Top of Material for the task

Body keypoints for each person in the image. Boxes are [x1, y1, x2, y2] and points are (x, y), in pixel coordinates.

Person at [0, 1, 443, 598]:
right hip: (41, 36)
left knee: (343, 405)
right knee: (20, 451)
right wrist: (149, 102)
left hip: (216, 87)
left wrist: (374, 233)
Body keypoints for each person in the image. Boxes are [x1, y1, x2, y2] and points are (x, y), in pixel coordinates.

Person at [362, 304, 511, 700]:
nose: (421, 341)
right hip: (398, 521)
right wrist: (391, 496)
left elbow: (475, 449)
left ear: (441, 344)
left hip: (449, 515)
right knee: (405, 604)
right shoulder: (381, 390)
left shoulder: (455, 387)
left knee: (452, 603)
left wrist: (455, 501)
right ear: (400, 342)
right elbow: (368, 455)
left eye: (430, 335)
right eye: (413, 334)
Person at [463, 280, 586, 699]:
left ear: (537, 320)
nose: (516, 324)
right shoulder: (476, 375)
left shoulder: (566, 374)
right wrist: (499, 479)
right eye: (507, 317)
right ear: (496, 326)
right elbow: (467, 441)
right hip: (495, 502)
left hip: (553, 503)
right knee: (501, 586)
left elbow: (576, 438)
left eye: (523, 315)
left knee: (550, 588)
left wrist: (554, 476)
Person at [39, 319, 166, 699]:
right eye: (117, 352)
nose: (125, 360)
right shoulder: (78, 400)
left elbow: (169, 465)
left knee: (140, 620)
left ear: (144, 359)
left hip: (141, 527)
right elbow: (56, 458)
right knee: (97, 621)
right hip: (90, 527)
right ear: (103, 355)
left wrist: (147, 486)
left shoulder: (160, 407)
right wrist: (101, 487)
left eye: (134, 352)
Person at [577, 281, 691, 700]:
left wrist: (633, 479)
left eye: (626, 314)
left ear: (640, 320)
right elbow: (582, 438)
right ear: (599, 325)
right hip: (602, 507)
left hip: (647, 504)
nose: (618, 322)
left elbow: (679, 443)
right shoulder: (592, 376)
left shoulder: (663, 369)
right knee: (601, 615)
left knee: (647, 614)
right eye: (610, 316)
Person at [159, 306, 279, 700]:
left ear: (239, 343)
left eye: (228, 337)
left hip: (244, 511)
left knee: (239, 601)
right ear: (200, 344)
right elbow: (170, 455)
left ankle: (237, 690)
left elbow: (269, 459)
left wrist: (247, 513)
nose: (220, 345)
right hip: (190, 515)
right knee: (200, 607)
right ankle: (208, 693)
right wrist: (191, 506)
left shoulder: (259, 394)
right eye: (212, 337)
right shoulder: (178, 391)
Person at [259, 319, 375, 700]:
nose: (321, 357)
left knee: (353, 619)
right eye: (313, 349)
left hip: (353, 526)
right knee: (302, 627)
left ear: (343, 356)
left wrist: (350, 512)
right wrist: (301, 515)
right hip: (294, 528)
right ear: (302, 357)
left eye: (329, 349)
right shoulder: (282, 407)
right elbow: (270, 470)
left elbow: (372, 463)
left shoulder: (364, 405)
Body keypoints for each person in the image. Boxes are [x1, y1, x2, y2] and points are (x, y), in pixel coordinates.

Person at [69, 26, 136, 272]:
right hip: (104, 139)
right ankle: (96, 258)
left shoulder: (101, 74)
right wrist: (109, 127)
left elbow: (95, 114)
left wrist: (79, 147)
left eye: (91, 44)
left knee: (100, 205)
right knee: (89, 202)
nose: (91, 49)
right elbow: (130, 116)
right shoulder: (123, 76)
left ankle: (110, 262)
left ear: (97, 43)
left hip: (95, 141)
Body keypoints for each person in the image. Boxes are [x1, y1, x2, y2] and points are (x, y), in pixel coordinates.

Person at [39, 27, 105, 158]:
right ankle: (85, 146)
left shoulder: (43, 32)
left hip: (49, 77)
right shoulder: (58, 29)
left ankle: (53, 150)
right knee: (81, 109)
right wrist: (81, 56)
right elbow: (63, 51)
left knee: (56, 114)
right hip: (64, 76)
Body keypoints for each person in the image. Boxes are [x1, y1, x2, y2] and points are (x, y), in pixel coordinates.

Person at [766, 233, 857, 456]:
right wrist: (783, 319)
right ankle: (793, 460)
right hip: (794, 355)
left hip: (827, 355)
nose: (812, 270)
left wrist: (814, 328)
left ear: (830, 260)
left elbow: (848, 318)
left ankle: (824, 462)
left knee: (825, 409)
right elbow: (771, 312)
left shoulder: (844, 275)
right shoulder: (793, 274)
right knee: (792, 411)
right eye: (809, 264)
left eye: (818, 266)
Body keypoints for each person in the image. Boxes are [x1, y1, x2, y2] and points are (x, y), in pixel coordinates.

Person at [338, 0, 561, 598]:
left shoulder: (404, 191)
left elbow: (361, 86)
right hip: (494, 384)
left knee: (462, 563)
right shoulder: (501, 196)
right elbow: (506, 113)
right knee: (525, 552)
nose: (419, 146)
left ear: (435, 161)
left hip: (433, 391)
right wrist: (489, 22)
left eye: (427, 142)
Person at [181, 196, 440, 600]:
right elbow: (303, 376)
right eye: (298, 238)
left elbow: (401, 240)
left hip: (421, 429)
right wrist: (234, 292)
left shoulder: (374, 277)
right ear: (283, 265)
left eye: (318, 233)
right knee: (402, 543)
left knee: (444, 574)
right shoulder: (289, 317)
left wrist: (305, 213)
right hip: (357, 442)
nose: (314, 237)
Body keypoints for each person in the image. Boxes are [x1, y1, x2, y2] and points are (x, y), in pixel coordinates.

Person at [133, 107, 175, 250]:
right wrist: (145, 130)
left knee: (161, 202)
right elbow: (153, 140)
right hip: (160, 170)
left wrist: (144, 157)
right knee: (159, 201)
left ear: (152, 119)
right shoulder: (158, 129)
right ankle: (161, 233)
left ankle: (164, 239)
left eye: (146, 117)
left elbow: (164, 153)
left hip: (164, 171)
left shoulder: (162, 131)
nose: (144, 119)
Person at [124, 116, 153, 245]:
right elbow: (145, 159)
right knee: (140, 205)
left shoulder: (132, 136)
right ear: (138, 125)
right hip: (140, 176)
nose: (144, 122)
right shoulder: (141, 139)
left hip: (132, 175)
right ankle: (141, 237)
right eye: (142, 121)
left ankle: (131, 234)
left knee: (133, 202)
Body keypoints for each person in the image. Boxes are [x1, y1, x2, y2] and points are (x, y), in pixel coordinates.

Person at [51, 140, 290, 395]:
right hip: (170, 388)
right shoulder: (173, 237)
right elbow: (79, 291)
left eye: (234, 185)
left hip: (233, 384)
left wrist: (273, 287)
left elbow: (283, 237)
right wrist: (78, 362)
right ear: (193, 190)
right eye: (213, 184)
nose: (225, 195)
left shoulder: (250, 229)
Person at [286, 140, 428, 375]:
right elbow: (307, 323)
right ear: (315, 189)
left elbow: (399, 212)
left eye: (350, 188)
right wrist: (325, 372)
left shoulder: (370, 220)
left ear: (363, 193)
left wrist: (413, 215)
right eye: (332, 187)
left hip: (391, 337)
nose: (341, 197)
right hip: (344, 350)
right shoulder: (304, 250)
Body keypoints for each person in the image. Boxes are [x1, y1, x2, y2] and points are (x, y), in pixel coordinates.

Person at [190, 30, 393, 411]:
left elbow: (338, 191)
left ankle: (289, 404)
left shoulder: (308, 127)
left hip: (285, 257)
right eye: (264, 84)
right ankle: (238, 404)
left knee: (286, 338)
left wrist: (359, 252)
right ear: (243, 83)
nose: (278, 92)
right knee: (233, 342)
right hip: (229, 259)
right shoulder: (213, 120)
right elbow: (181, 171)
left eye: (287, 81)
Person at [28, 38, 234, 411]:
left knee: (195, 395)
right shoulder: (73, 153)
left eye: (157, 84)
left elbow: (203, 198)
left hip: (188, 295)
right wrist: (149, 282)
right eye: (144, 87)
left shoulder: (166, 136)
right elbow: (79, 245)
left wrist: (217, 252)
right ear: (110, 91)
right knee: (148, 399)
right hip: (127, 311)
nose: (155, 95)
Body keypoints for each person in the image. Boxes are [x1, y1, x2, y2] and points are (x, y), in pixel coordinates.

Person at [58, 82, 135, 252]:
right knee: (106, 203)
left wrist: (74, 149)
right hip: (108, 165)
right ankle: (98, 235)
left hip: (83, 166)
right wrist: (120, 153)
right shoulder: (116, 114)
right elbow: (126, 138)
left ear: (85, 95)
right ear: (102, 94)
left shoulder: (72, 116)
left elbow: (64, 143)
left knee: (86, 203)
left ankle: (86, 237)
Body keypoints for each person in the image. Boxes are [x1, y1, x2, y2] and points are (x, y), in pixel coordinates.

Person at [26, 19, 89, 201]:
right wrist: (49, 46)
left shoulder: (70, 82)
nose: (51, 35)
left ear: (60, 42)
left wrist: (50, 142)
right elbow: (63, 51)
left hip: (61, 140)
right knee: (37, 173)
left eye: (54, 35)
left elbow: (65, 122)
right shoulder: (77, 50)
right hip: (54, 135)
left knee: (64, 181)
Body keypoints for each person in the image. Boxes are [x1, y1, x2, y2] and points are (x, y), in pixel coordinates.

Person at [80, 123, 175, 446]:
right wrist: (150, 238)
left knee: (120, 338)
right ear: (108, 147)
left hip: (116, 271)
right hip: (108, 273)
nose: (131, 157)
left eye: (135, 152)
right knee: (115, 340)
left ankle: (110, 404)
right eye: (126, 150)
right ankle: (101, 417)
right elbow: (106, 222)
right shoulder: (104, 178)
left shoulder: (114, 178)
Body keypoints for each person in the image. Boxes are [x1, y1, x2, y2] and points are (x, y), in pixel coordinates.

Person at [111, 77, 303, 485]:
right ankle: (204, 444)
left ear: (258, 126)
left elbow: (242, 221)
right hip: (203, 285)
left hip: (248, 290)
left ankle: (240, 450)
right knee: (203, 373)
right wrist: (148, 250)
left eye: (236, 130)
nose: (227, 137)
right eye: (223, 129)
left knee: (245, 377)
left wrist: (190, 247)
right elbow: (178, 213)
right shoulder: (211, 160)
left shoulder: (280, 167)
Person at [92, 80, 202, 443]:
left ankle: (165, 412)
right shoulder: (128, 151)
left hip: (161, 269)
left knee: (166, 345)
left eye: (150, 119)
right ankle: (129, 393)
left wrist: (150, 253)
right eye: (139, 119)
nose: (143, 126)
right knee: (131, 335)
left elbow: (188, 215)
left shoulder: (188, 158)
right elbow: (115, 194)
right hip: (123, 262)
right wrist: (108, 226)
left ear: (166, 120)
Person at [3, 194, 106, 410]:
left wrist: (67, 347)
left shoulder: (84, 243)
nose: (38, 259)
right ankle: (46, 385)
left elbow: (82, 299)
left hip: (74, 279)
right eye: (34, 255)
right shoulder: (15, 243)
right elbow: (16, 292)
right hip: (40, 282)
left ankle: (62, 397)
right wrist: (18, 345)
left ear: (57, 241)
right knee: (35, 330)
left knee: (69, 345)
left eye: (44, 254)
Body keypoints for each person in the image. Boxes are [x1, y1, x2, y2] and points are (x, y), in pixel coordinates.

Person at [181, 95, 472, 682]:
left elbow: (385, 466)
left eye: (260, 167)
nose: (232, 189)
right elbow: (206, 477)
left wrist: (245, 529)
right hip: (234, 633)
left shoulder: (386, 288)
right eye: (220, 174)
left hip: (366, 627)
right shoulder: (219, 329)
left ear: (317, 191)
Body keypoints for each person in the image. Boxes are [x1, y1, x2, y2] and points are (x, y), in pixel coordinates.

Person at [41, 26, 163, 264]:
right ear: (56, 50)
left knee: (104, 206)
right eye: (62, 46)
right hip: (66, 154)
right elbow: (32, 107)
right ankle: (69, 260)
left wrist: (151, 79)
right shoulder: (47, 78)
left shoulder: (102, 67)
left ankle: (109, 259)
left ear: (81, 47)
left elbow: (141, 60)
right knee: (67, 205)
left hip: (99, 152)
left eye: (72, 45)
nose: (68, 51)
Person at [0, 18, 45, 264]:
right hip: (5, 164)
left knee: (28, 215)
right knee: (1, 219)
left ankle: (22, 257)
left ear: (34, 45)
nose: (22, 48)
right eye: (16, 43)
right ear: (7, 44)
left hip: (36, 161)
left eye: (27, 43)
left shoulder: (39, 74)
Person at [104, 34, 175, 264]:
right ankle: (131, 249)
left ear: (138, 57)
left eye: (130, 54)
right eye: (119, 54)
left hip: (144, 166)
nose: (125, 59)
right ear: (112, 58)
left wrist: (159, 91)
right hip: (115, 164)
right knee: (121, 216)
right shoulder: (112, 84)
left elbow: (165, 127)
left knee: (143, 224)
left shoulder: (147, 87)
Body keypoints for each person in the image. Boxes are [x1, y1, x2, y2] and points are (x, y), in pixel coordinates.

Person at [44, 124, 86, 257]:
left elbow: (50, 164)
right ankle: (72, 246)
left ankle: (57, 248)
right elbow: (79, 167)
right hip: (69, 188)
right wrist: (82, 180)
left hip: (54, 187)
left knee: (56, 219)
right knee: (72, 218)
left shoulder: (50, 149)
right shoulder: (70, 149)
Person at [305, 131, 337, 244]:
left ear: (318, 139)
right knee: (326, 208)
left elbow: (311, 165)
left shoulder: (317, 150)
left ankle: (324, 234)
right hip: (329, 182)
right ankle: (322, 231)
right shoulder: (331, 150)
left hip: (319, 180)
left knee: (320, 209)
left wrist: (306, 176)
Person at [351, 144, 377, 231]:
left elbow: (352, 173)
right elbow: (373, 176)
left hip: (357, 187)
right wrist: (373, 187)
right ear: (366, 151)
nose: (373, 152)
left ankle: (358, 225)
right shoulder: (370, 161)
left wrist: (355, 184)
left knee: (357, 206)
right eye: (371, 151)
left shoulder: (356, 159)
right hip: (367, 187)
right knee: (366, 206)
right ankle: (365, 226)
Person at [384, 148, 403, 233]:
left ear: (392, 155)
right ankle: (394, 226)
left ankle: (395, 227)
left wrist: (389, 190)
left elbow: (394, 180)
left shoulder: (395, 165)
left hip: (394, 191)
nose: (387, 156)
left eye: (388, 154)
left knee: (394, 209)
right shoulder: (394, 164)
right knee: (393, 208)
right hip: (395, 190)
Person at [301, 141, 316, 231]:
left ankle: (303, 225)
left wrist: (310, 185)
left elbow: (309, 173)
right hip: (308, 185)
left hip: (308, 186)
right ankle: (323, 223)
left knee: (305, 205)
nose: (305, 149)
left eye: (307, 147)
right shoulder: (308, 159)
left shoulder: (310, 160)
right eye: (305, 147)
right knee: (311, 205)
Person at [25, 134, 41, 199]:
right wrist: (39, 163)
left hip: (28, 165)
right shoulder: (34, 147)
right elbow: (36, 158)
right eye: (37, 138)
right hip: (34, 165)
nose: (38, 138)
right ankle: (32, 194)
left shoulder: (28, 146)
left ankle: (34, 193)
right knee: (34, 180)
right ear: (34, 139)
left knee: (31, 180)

Bottom of Material for the task

The task :: From the records above, repeat exactly the lines from the one with "right elbow: (181, 171)" through the one with "right ear: (110, 91)", both included.

Task result ::
right elbow: (181, 171)
left eye: (287, 81)
Person at [28, 38, 234, 411]:
left knee: (195, 395)
right shoulder: (73, 153)
left eye: (157, 84)
left elbow: (203, 198)
left hip: (188, 295)
right wrist: (149, 282)
right eye: (144, 87)
left shoulder: (166, 136)
right elbow: (79, 245)
left wrist: (217, 252)
right ear: (110, 91)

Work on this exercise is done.